*TEXT SECTION*
The proper time of a single (at rest) clock is a local measurement of the coordinate time at that fixed point in space. In other words, the time measured by that clock serves as a measurement of coordiante time at that one fixed point in space.

The coordinate time is a more abstract concept of the time assigned to every event in spacetime. In terms of measurements, it's the time measured by a hypothetical grid of at-rest clocks at every point in space.

When we talk about an object having a uniform velocity (in 1D) in an IRF, we mean that it has a worldline of the form ##(t, vt)##. That statement makes sense mathematically, in terms of the concept of an IRF and associated coordinates. And, in practical terms, in means that the object is at the point with x-coordinate ##vt## when the local clock at that point reads ##t##. Which can be verified by a sequence of local measurements.

That is, in fact, the definition of uniform velocity. You can treat it both as a mathematical statement about coordinates and as a statement about a sequence of local measurements.

*GIVEN INFORMATION*
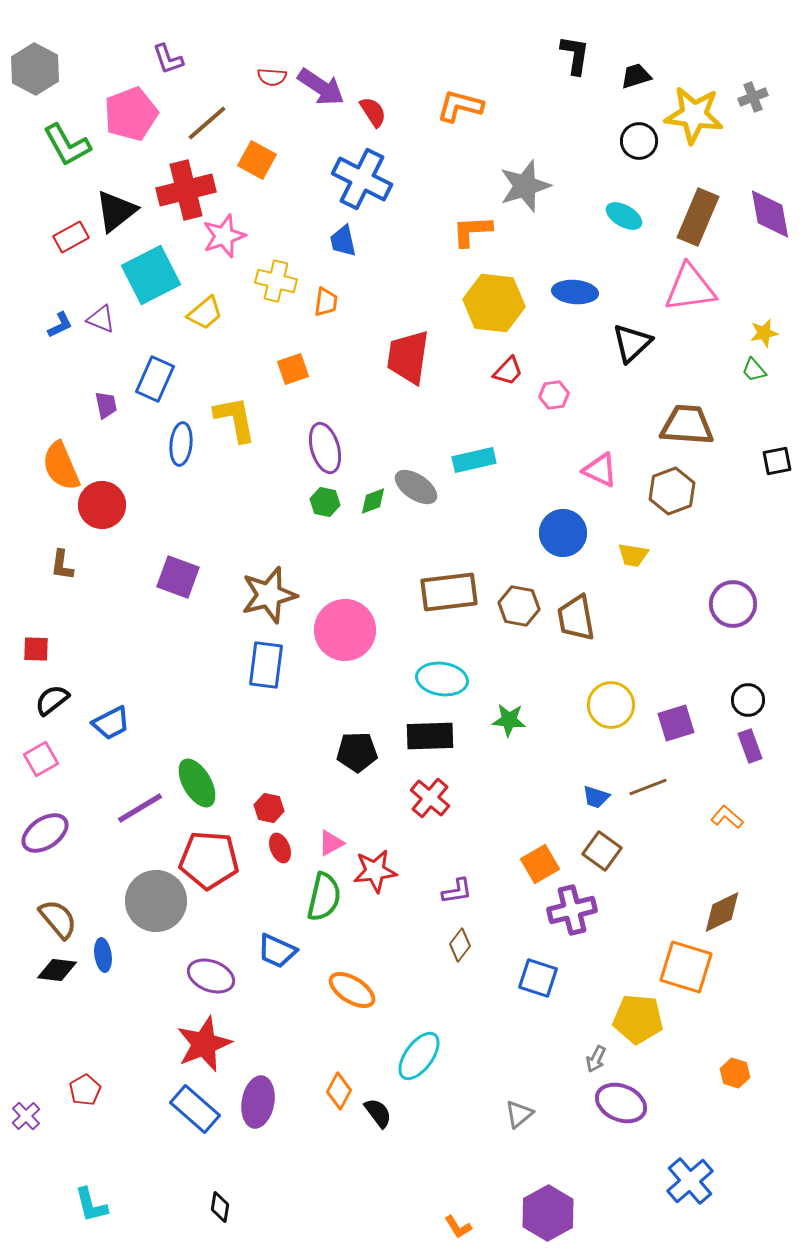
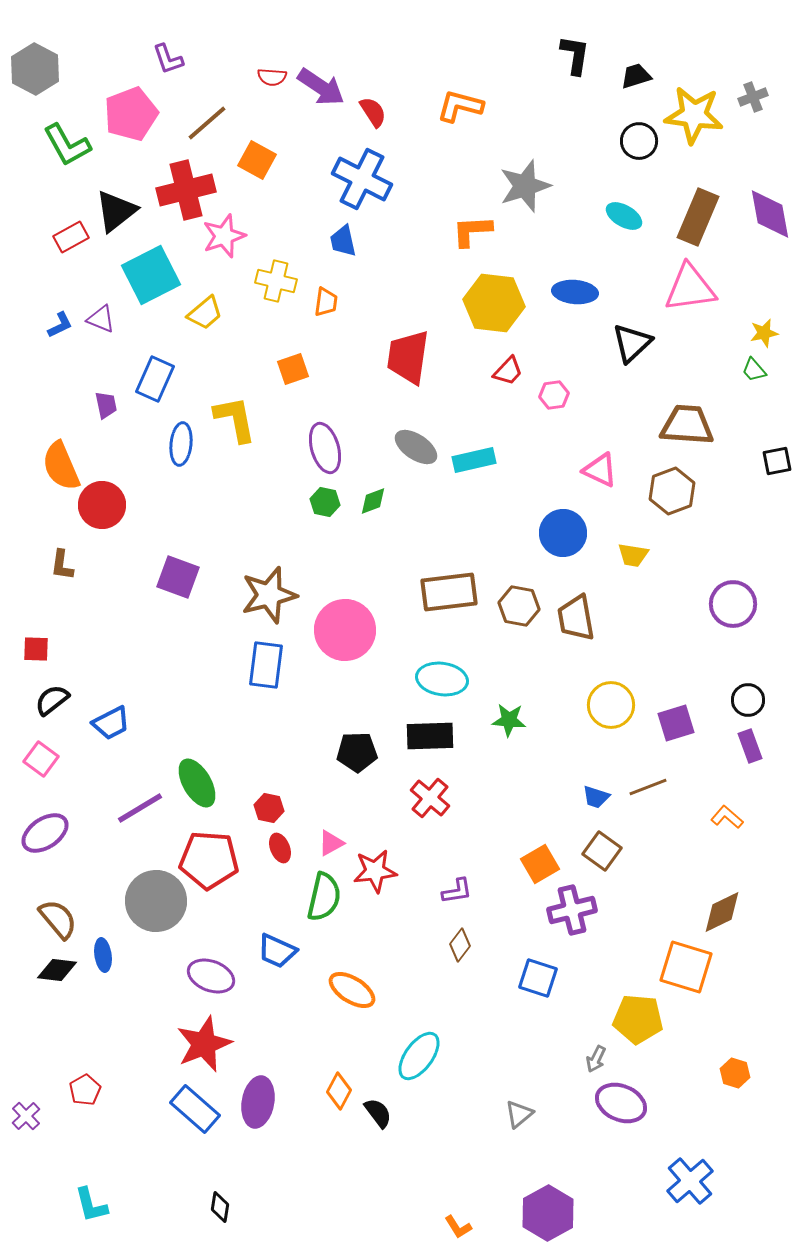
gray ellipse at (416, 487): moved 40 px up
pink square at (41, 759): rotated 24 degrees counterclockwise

---

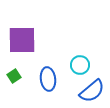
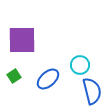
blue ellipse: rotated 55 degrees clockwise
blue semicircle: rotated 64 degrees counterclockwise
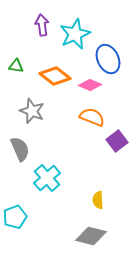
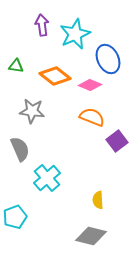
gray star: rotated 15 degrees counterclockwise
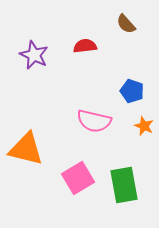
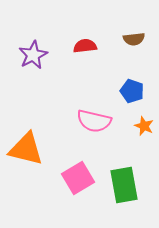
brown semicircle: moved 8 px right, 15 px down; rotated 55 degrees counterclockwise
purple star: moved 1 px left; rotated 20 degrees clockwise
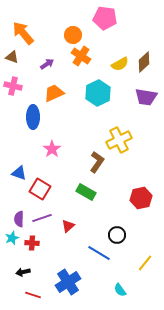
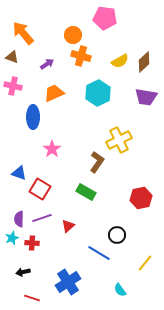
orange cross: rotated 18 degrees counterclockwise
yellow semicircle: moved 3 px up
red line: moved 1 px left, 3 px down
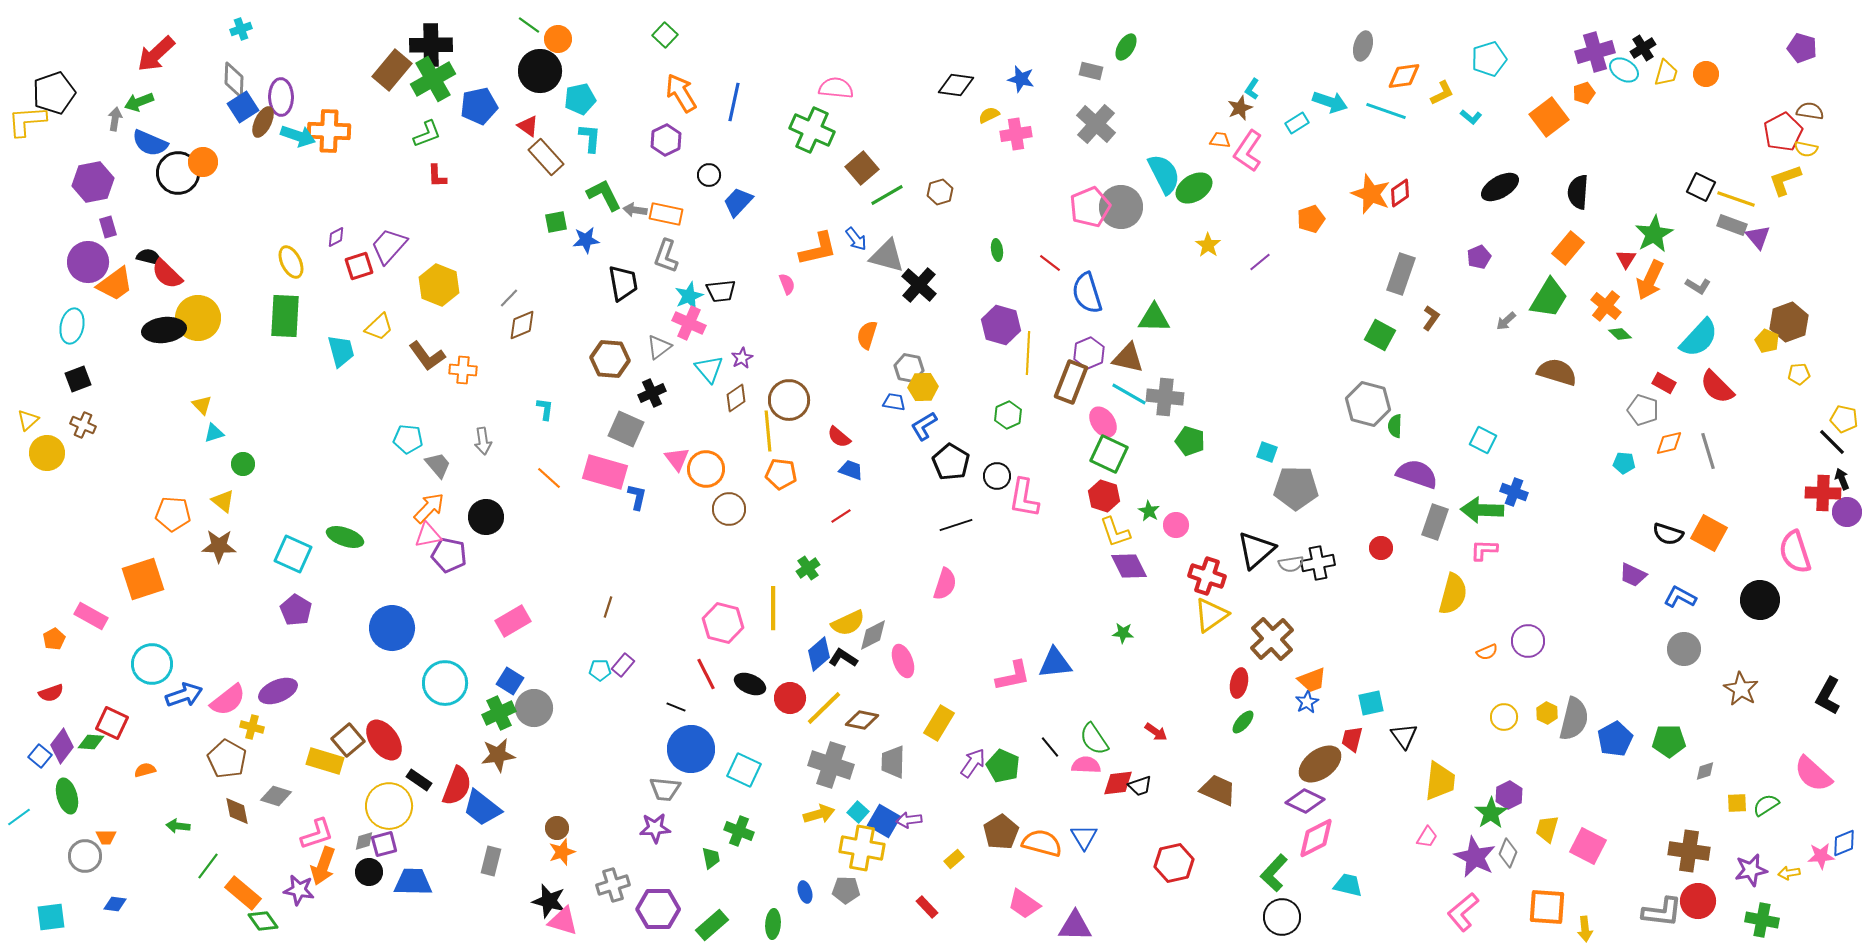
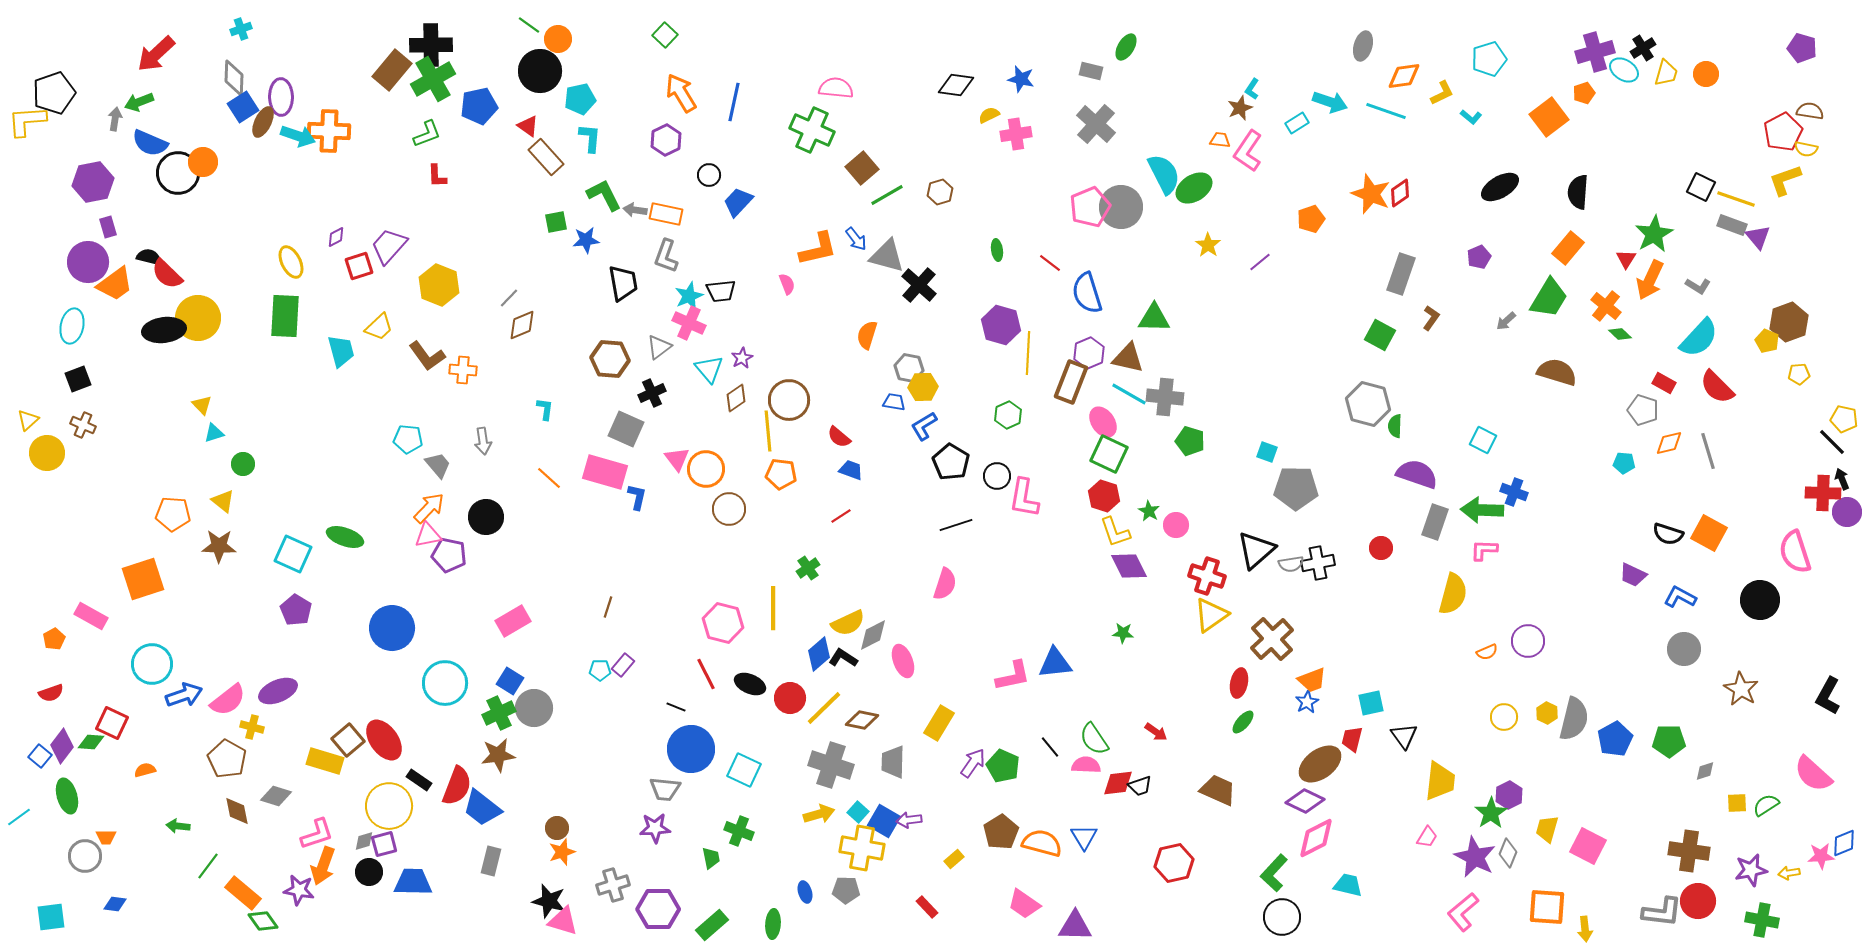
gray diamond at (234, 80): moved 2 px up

*WHAT YOU WILL DO*
**1)** According to the text on coordinate time, what is coordinate time in terms of measurements?
**2)** Recast the rows between the one holding "gray ellipse at (416, 487): moved 40 px up" and the one holding "pink square at", inclusive, as a Markdown table with the columns "No." and "Row".
The rows bear no relation to the text on coordinate time.

*ANSWER LIST*
**1)** It is the time measured by a hypothetical grid of at-rest clocks at every point in space.

**2)**
| No. | Row |
|---|---|
| 1 | gray ellipse at (416, 487): moved 40 px up |
| 2 | pink square at (41, 759): rotated 24 degrees counterclockwise |